START RECORD EXTRACTS

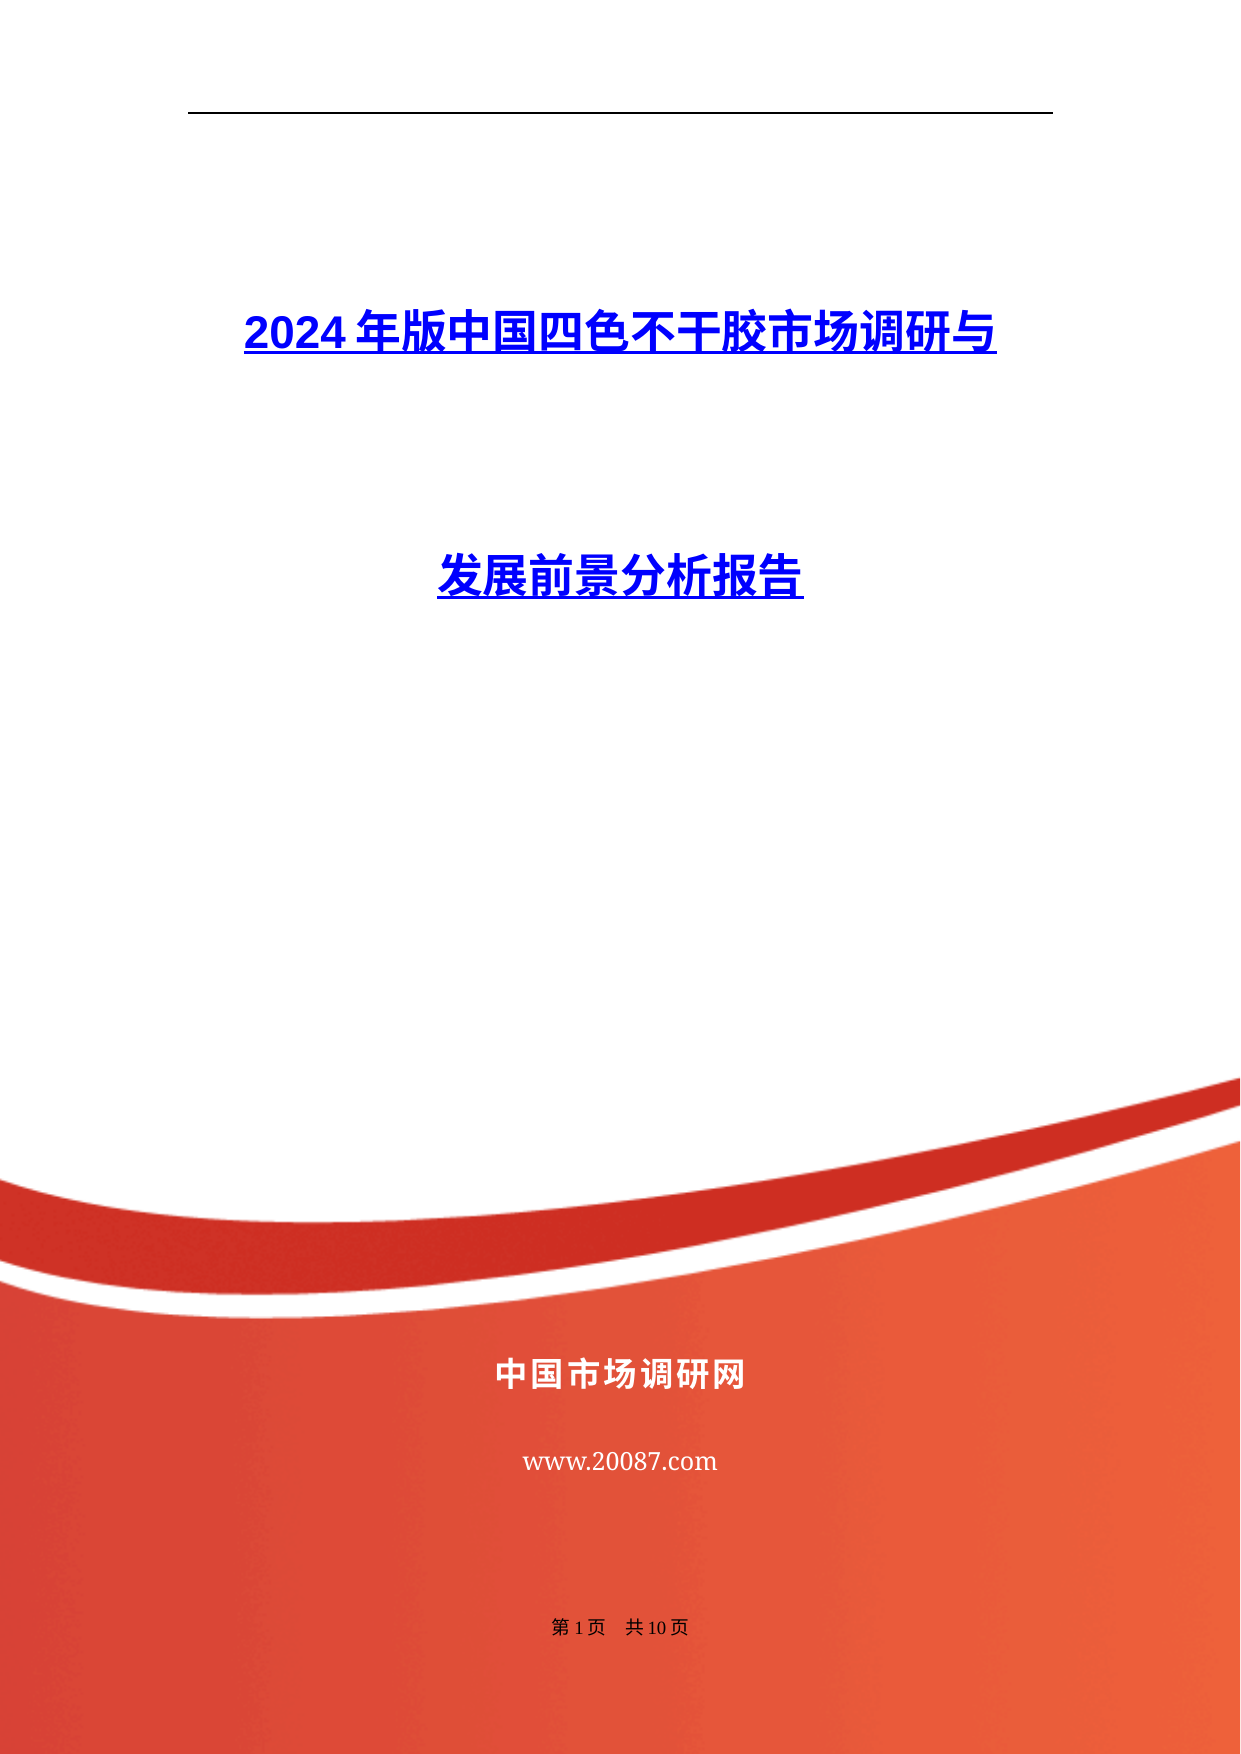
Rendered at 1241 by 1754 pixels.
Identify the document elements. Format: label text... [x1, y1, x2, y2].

text www.20087.com [187, 1428, 1053, 1493]
table_header 2024年版中国四色不干胶市场调研与发展前景分析报告 [188, 207, 1053, 773]
picture [0, 1006, 1241, 1754]
subtitle 中国市场调研网 [187, 1339, 1053, 1404]
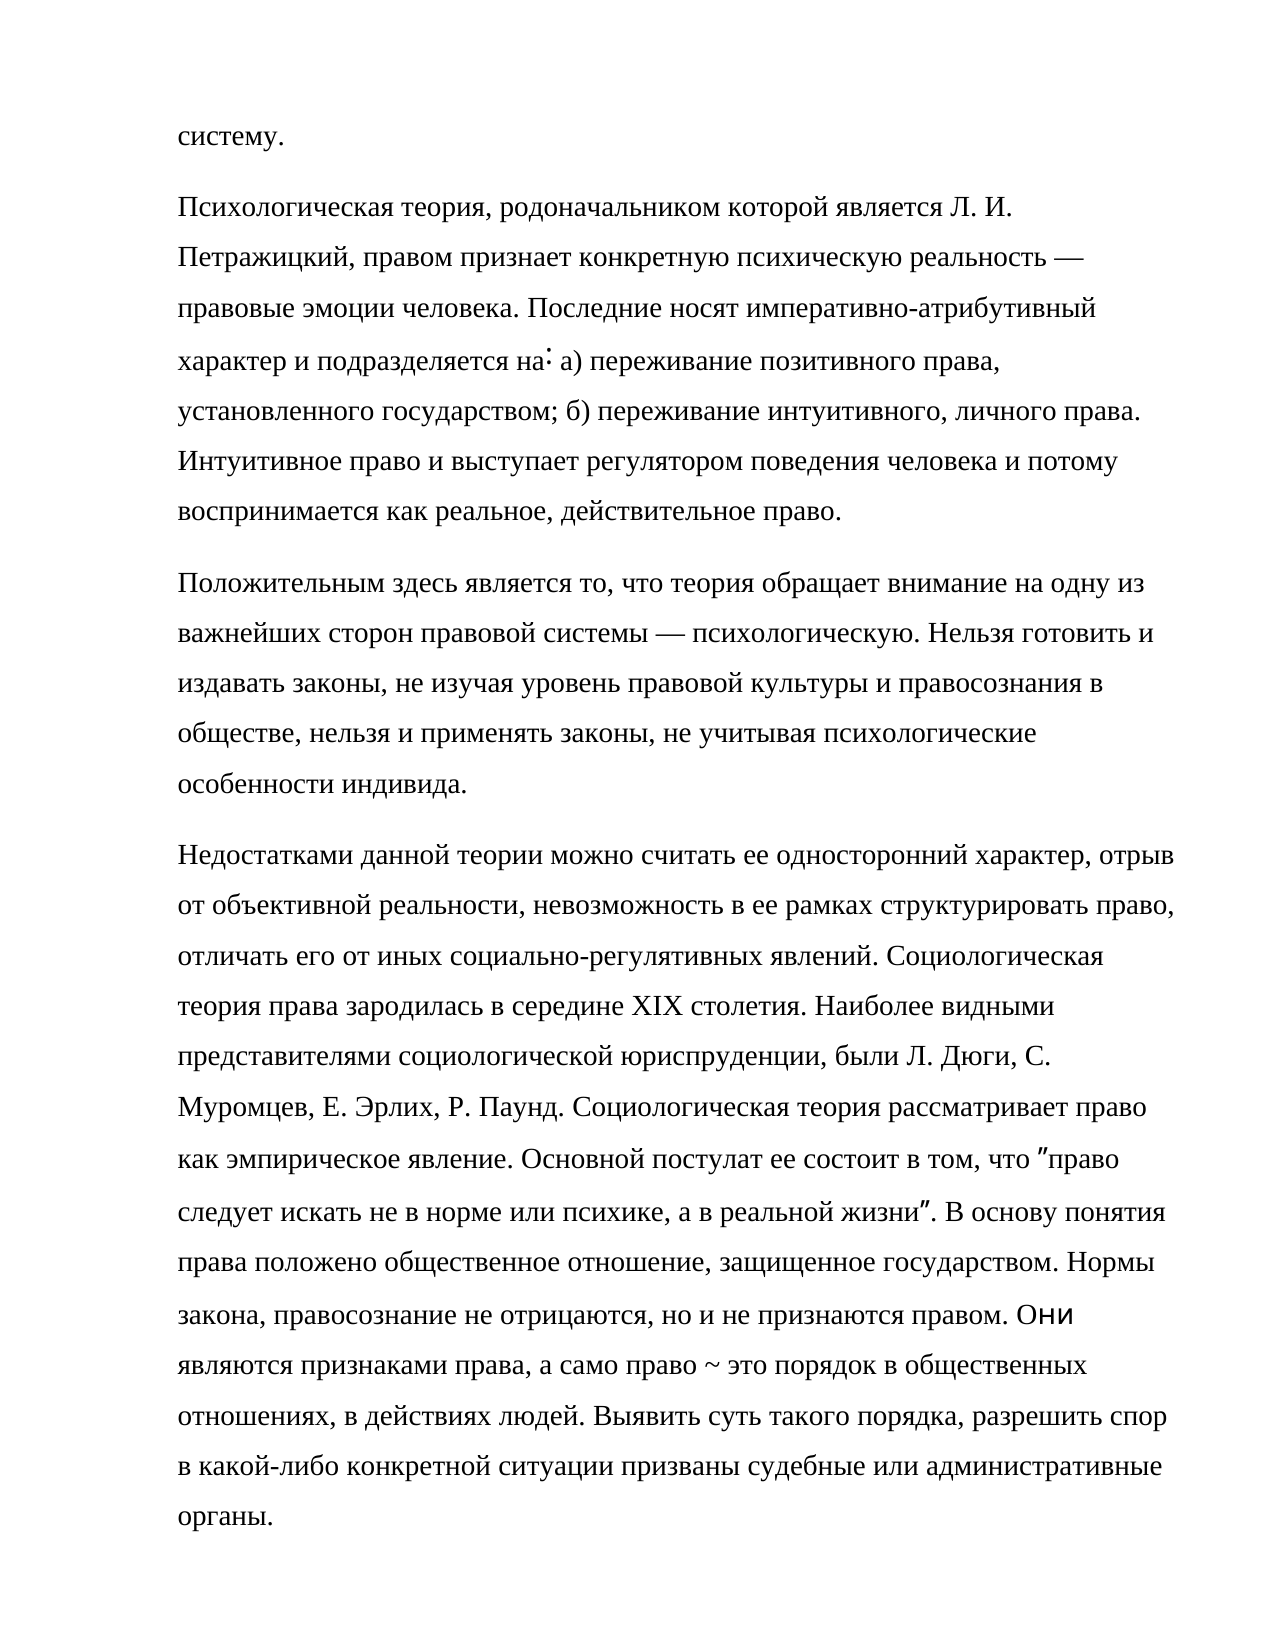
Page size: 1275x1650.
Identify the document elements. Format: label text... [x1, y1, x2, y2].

text Положительным здесь является то, что теория обращает внимание на одну из важнейших сторон правовой системы — психологическую. Нельзя готовить и издавать законы, не изучая уровень правовой культуры и правосознания в обществе, нельзя и применять законы, не учитывая психологические особенности индивида. [177, 565, 1186, 799]
text Недостатками данной теории можно считать ее односторонний характер, отрыв от объективной реальности, невозможность в ее рамках структурировать право, отличать его от иных социально-регулятивных явлений. Социологическая теория права зародилась в середине XIX столетия. Наиболее видными представителями социологической юриспруденции, были Л. Дюги, С. Муромцев, Е. Эрлих, Р. Паунд. Социологическая теория рассматривает право как эмпирическое явление. Основной постулат ее состоит в том, что ʼʼправо следует искать не в норме или психике, а в реальной жизниʼʼ. В основу понятия права положено общественное отношение, защищенное государством. Нормы закона, правосознание не отрицаются, но и не признаются правом. Οʜᴎ являются признаками права, а само право ~ это порядок в общественных отношениях, в действиях людей. Выявить суть такого порядка, разрешить спор в какой-либо конкретной ситуации призваны судебные или административные органы. [177, 837, 1186, 1532]
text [177, 118, 1186, 152]
text Психологическая теория, родоначальником которой является Л. И. Петражицкий, правом признает конкретную психическую реальность — правовые эмоции человека. Последние носят императивно-атрибутивный характер и подразделяется на˸ а) переживание позитивного права, установленного государством; б) переживание интуитивного, личного права. Интуитивное право и выступает регулятором поведения человека и потому воспринимается как реальное, действительное право. [177, 189, 1186, 527]
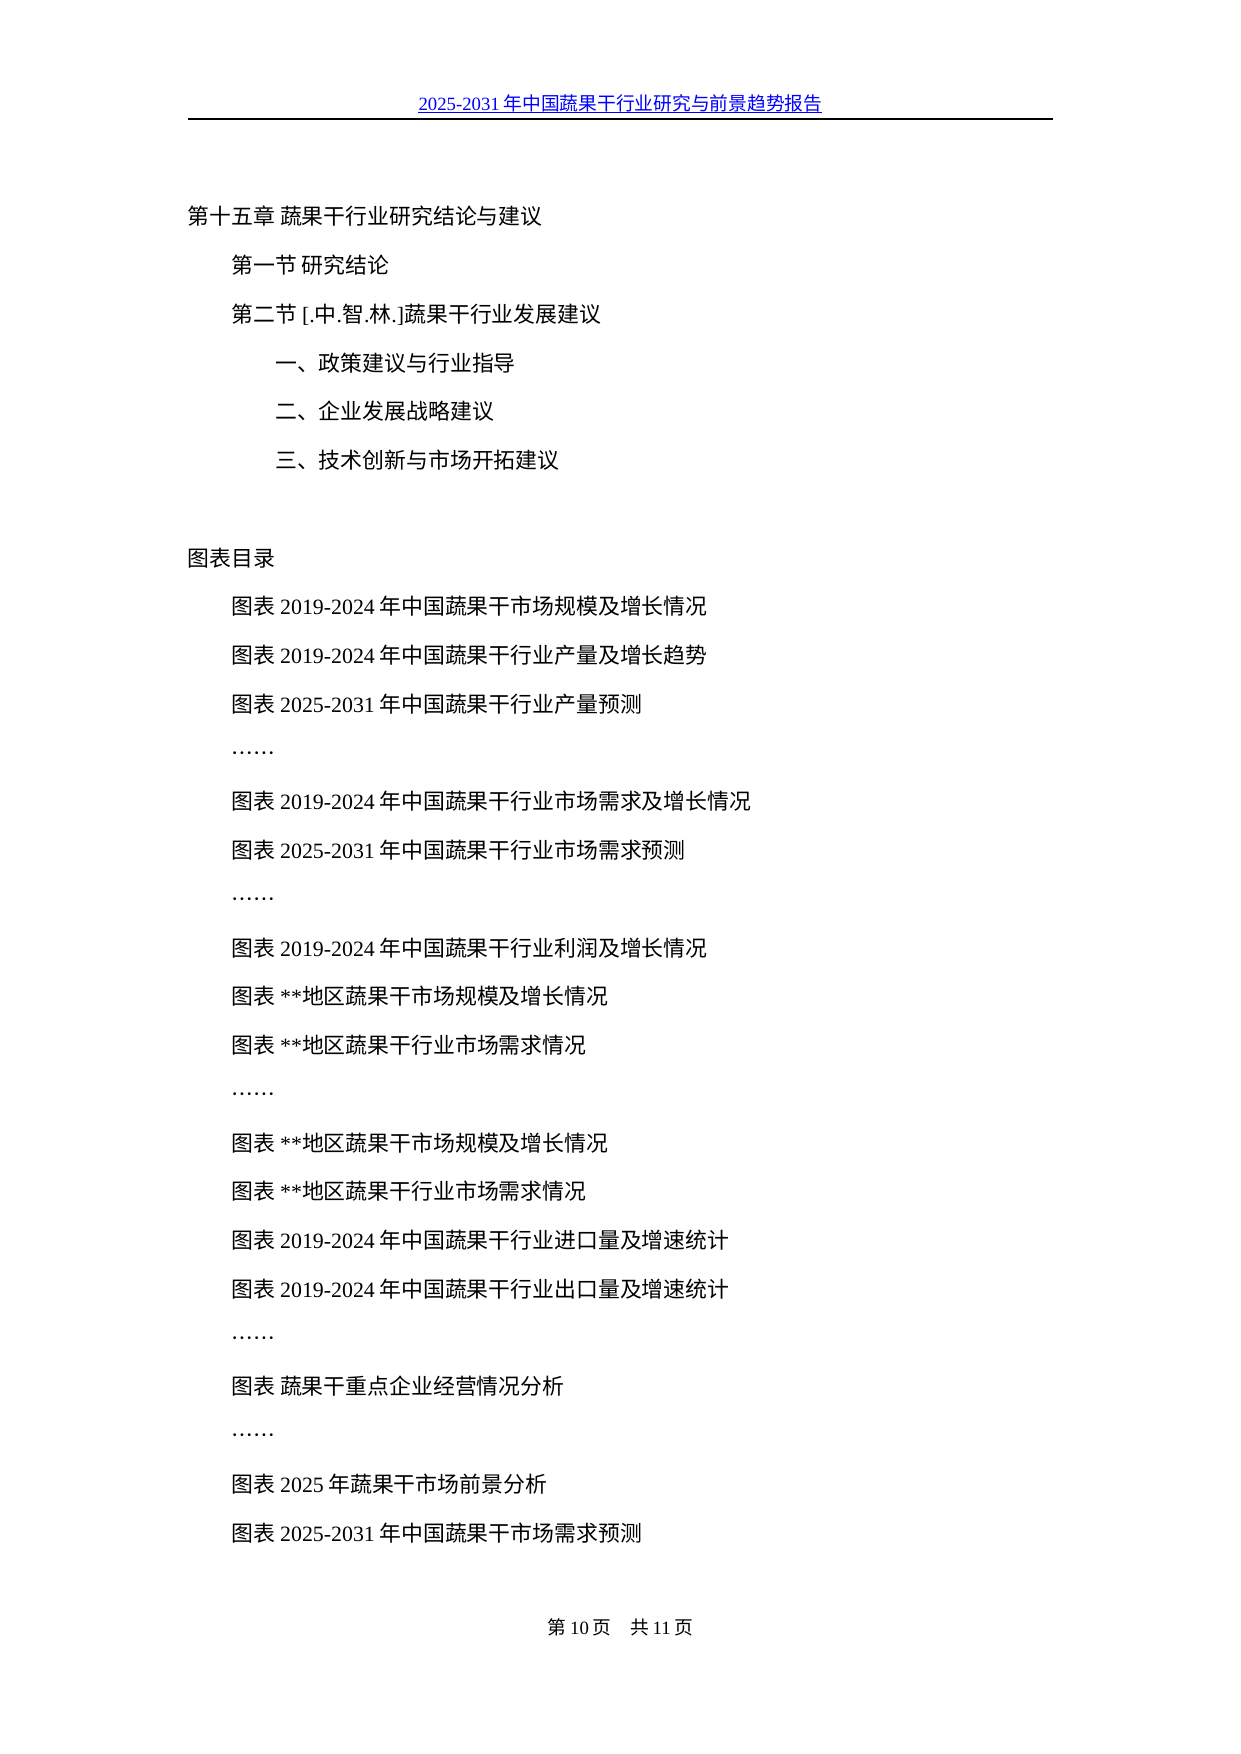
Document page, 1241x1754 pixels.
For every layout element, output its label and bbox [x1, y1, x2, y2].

text [187, 150, 1053, 1548]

END RECORD EXTRACTS

* _EXERCISE_: All of the listing is to be written out exactly, with the pictures left out.

* _RESULT_:
Rendered at 1241 by 1754 pixels.
Identify the document elements. Format: label text... [x1, y1, x2, y2].

text www.20087.com [187, 1428, 1053, 1493]
table_header 2024年版中国四色不干胶市场调研与发展前景分析报告 [188, 207, 1053, 773]
picture [0, 1006, 1241, 1754]
subtitle 中国市场调研网 [187, 1339, 1053, 1404]
Page size: 1275x1650.
Identify the document elements. Format: label text... [x1, y1, x2, y2].

text Положительным здесь является то, что теория обращает внимание на одну из важнейших сторон правовой системы — психологическую. Нельзя готовить и издавать законы, не изучая уровень правовой культуры и правосознания в обществе, нельзя и применять законы, не учитывая психологические особенности индивида. [177, 565, 1186, 799]
text Недостатками данной теории можно считать ее односторонний характер, отрыв от объективной реальности, невозможность в ее рамках структурировать право, отличать его от иных социально-регулятивных явлений. Социологическая теория права зародилась в середине XIX столетия. Наиболее видными представителями социологической юриспруденции, были Л. Дюги, С. Муромцев, Е. Эрлих, Р. Паунд. Социологическая теория рассматривает право как эмпирическое явление. Основной постулат ее состоит в том, что ʼʼправо следует искать не в норме или психике, а в реальной жизниʼʼ. В основу понятия права положено общественное отношение, защищенное государством. Нормы закона, правосознание не отрицаются, но и не признаются правом. Οʜᴎ являются признаками права, а само право ~ это порядок в общественных отношениях, в действиях людей. Выявить суть такого порядка, разрешить спор в какой-либо конкретной ситуации призваны судебные или административные органы. [177, 837, 1186, 1532]
text [177, 118, 1186, 152]
text Психологическая теория, родоначальником которой является Л. И. Петражицкий, правом признает конкретную психическую реальность — правовые эмоции человека. Последние носят императивно-атрибутивный характер и подразделяется на˸ а) переживание позитивного права, установленного государством; б) переживание интуитивного, личного права. Интуитивное право и выступает регулятором поведения человека и потому воспринимается как реальное, действительное право. [177, 189, 1186, 527]
Document page, 1241x1754 pixels.
For every layout element, output its label and bbox [x1, y1, x2, y2].

text [187, 150, 1053, 1548]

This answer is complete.